Halicki spells out in her appeal that after watching the 2000 remake movie and recognizing the extraordinary cachet and appeal of “Eleanor,” Shelby teamed up with Unique Performance to manufacture and sell high-priced knock-off cars that look like one version of “Eleanor,” openly trading on the popularity of “Gone in 60 Seconds.” Despite the fact that Halicki and (her late husband) H.B. “Toby” Halicki have been using those marks worldwide for 33 years, (www.gonein60seconds.com) and thus own the common-law “Eleanor” mark, Shelby went as far as to register a trademark on the character’s name “Eleanor” without contacting Disney or Halicki.
“Using his fame as a legendary car designer, Shelby has convinced consumers and the automotive press that he has the right to produce a new ‘Eleanor’ for the masses,” Halicki points out in her brief prepared by Koepke, an experienced appellate advocate and intellectual property expert. “His bootstrapping scheme with Unique has racked up millions of dollars in profits and confused consumers as to who created 'Eleanor,’” asserts Koepke in the brief.
Shelby and Unique’s chief defense was not that they didn’t infringe, but that Halicki had no standing to bring suit against them.

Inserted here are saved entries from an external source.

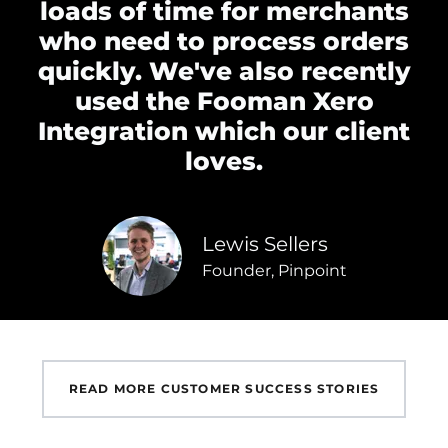
loads of time for merchants
who need to process orders
quickly. We've also recently
used the Fooman Xero
Integration which our client
loves.
Lewis Sellers
Founder, Pinpoint
READ MORE CUSTOMER SUCCESS STORIES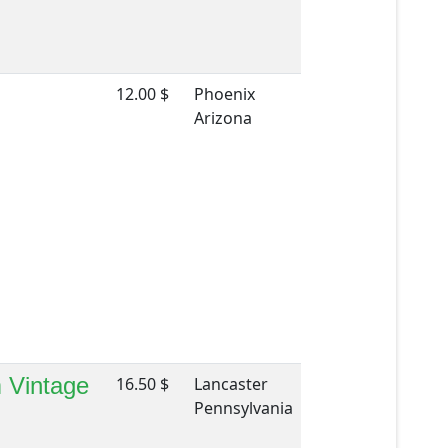
12.00 $
Phoenix
Arizona
m Vintage
16.50 $
Lancaster
Pennsylvania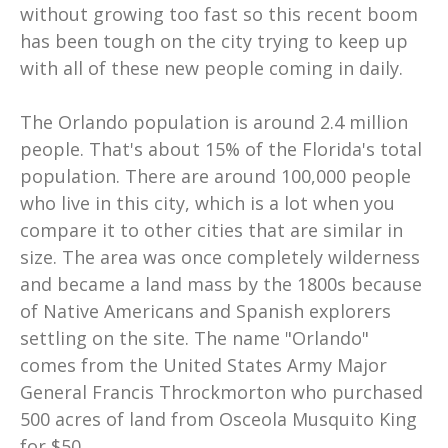
without growing too fast so this recent boom
has been tough on the city trying to keep up
with all of these new people coming in daily.
The Orlando population is around 2.4 million
people. That's about 15% of the Florida's total
population. There are around 100,000 people
who live in this city, which is a lot when you
compare it to other cities that are similar in
size. The area was once completely wilderness
and became a land mass by the 1800s because
of Native Americans and Spanish explorers
settling on the site. The name "Orlando"
comes from the United States Army Major
General Francis Throckmorton who purchased
500 acres of land from Osceola Musquito King
for $50...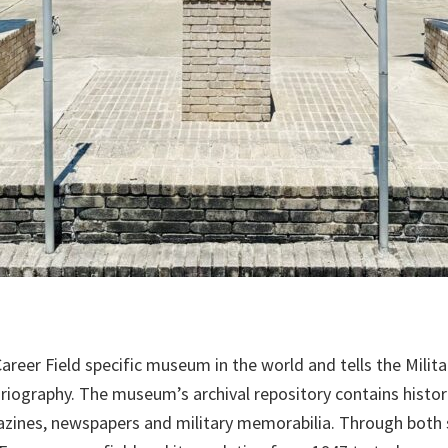
eer Field specific museum in the world and tells the Military
oriography. The museum’s archival repository contains histo
azines, newspapers and military memorabilia. Through both s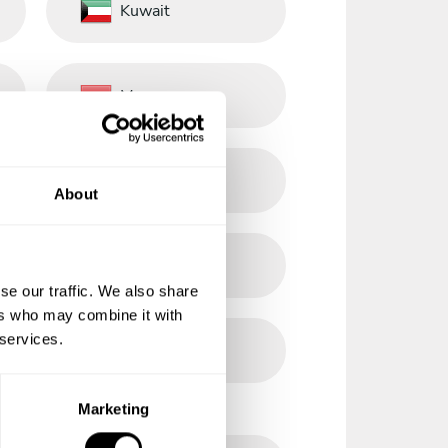
Kuwait
Morocco
Norway
About
Philippines
se our traffic. We also share
ers who may combine it with
 services.
Romania
Marketing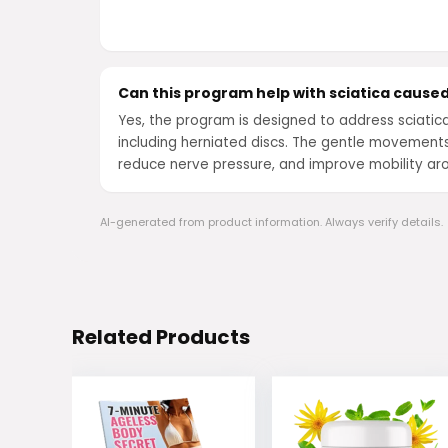
Can this program help with sciatica caused
Yes, the program is designed to address sciatic
including herniated discs. The gentle movement
reduce nerve pressure, and improve mobility ar
AI-generated from product information. Always verify details.
Related Products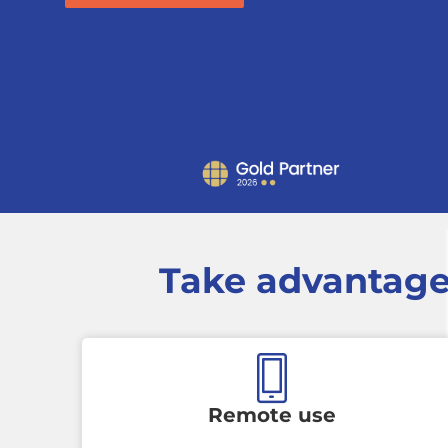
Take advantage
Remote use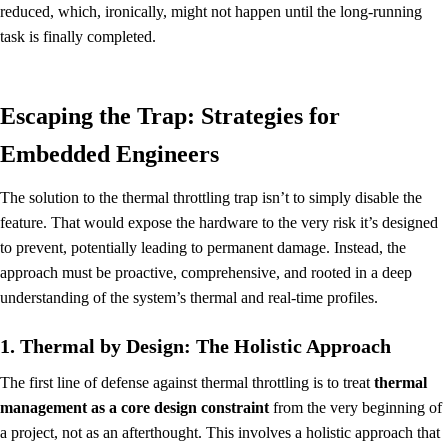
reduced, which, ironically, might not happen until the long-running
task is finally completed.
Escaping the Trap: Strategies for
Embedded Engineers
The solution to the thermal throttling trap isn’t to simply disable the
feature. That would expose the hardware to the very risk it’s designed
to prevent, potentially leading to permanent damage. Instead, the
approach must be proactive, comprehensive, and rooted in a deep
understanding of the system’s thermal and real-time profiles.
1. Thermal by Design: The Holistic Approach
The first line of defense against thermal throttling is to treat
thermal
management as a core design constraint
from the very beginning of
a project, not as an afterthought. This involves a holistic approach that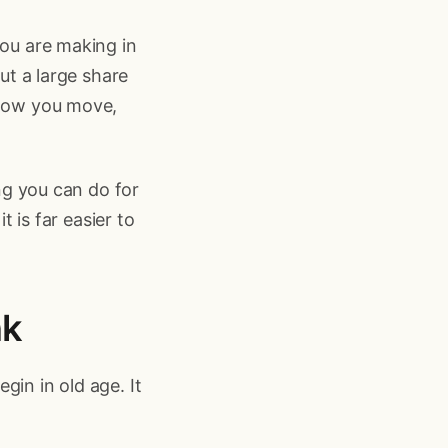
you are making in
But a large share
 how you move,
ing you can do for
t is far easier to
nk
gin in old age. It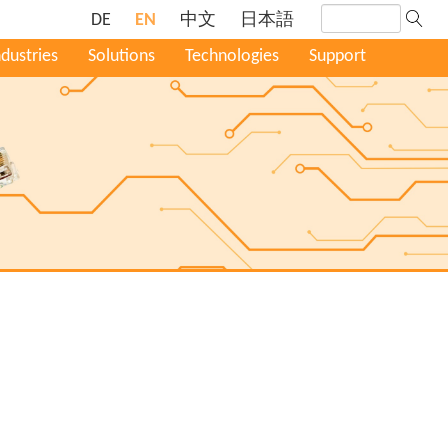
DE
EN
中文
日本語
ndustries
Solutions
Technologies
Support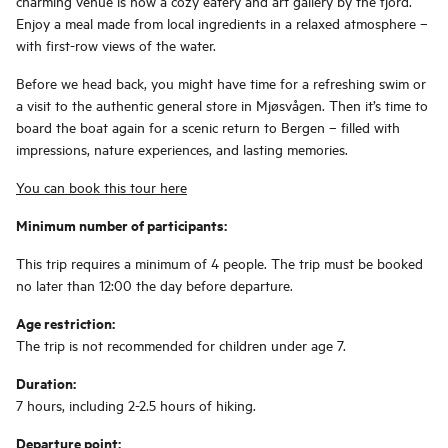
charming venue is now a cozy eatery and art gallery by the fjord.
Enjoy a meal made from local ingredients in a relaxed atmosphere –
with first-row views of the water.
Before we head back, you might have time for a refreshing swim or
a visit to the authentic general store in Mjøsvågen. Then it’s time to
board the boat again for a scenic return to Bergen – filled with
impressions, nature experiences, and lasting memories.
You can book this tour here
Minimum number of participants:
This trip requires a minimum of 4 people. The trip must be booked
no later than 12:00 the day before departure.
Age restriction:
The trip is not recommended for children under age 7.
Duration:
7 hours, including 2-2.5 hours of hiking.
Departure point:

Instead, they argued, it was Disney that owned the “Eleanor” merchandising rights from the 2000 remake “Gone in 60 Seconds.” The District Court adopted this crabbed reading of the agreement between Halicki and Disney despite the fact that Disney signed a separate acknowledgment that it was Halicki who retained the merchandising rights to the remake “Eleanor,” not Disney.
“When faced with both parties to the agreement unequivocally saying that Halicki, not Disney, owns the merchandising rights to 'Eleanor' from the original and the remake, it was error under California law for the District Court to construe the agreement otherwise, much less grant summary judgment to defendants,” Koepke explained to the federal appellate court.
Halicki’s brief describes how Shelby had nothing to do with the creation of either the original or the remake “Eleanor,” yet the defendants printed the character’s name on the VIN tag and added the letter “E” to the name of their knock-off car, calling it the “Shelby G.T. 500E.” Moreover, the brief details how defendants promote the replicas as “Eleanor” of the “recent action-packed blockbuster movie ‘Gone in 60 Seconds,'" promising the car would come with a certificate of authenticity from the “originator of the ‘Eleanor’ movie car (Shelby).”
“We believe that the issues in this case are very clear and Halicki will be granted an opportunity to bring her claims of defendants’ pirating her intellectual property rights to a jury,” concluded Koepke.